Cuando yo tenía 15 años y vivía en un barrio de Ciudad de México, era los 90’s, una época en la que la tecnología comenzaba a cambiar la vida cotidiana, pero aún había un encanto especial en las cosas simples, cada mañana, me despertaba con el sonido de su despertador digital, un aparato que consideraba moderno y fascinante, después de desayunar un domingo cualquiera, tomaba mi bicicleta BMX, una de mis posesiones más preciadas y salía a jugar con mis amigos.

En la escuela, mis amigos hablaban sobre sus programas de televisión favoritos, todos estaban enganchados a series como «Los Caballeros del Zodiaco» y «Dragon Ball Z», después de clases, íbamos a casa de alguno de ellos para ver los episodios grabados en sus videocaseteras VHS, a veces, pasaban horas tratando de ajustar la antena de la televisión para obtener una mejor señal.

En aquel tiempo yo era un apasionado de los videojuegos, pasaba tardes enteras en las maquinitas del barrio, jugando títulos como «Street Fighter II» y «Mortal Kombat», cuando no estaba en las maquinitas, me quedaba en casa jugando con su consola Super Nintendo, disfrutando de juegos como «Super Mario World» y «The Legend of Zelda A Link to the Past».

La música era otra gran parte de mi vida tenía una colección de casetes que escuchaba en mi walkman mientras hacía la tarea o paseaba por el parque miss bandas favoritas eran Nirvana, Pearl Jam y Guns And Roses a menudo, grababa mis canciones favoritas de la radio en casetes vírgenes para poder escucharlas una y otra vez.

Los fines de semana, iba con mis amigos al centro comercial de Satélite, allí, pasábamos horas en las tiendas de discos Tower Records o MixUP, comiendo helados en pequeños cascos de futbol americano (los habían sacado de nuevo) y por supuesto, nos encantaba ir al cine a ver las últimas películas de acción y ciencia ficción, cómo Batman, Parque jurásico o Terminator 2.
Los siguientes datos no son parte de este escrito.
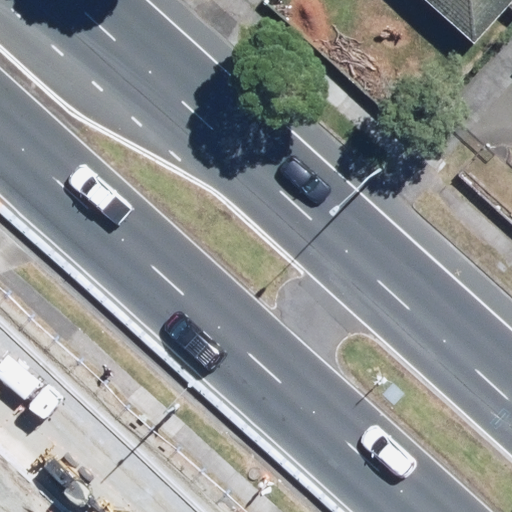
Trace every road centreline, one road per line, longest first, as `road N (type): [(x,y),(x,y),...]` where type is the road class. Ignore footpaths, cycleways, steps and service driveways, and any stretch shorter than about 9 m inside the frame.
road 1 (primary): [(68,0),(511,393)]
road 2 (primary): [(151,511),(0,378)]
Era una vida llena de buenas cosas, aunque no tenía acceso a internet ni a teléfonos móviles, encontraba formas de divertirme y mantenerme conectado con los amigos, no había computadoras en las casas, y pagar el “cable” era lo más genial de aquellos tiempos.

Se tenia la moda de las tarjetas telefónicas, las cuales habían desplazado a los teléfonos de monedas, de igual manera fue fascinante ver como llegaba el CD a nuestras vidas, desplazando a los discos de acetato y a los casetes, fue una locura, la genta corría a las tiendas a comprar los CDs del momento, los domingos por las tardes estaba el “ritual” de aquel programa de TV en donde salían las estrellas del momento, y era más que un lujo el poder asistir a un concierto, de cualquier banda, en 1990 Madona dio su primer concierto en México, en 1993 lo hizo Michael Jackson, Metallica también vino ese año, U2 en el 95, los Rolling Stones también en ese año.

Tomábamos fotografías con cámaras Kodak que llevamos a revelar, y almacenábamos en álbumes en donde se ponían amarillentas con el tiempo, Pepsi decía ser mejor que Coca Cola y organizo un reto en plazas públicas, por cierto, Pepsi perdió, creo que ya casi nadie recuerda eso.

Me divertía, vivía, convivía, mandaba Bipazos a las personas, y conocí el primer celular en manos de uno de mis tíos, un StarTac de Motorola, los medios tiempos del Super Tazón eran de verdad un suceso, no como ahora, los jóvenes no teníamos ese resentimiento con el mundo, no como ahora, y hacíamos burla a cualquier niño que se pareciera al del “chaca chaca”, y Ximena Sariñana, nos pedía ponernos el cinturón, había muchos Vochos por la ciudad, pero ya de eso hace mucho tiempo, se fueron, y eran de verdad grandiosos, el nuevo milenio invadió con su tecnología, y ahora son solo recuerdos, los 90’s se fueron, para mi terminaron aquella noche que fui a ver Toy Story 2 al cine, fue el 31 de diciembre de 1999.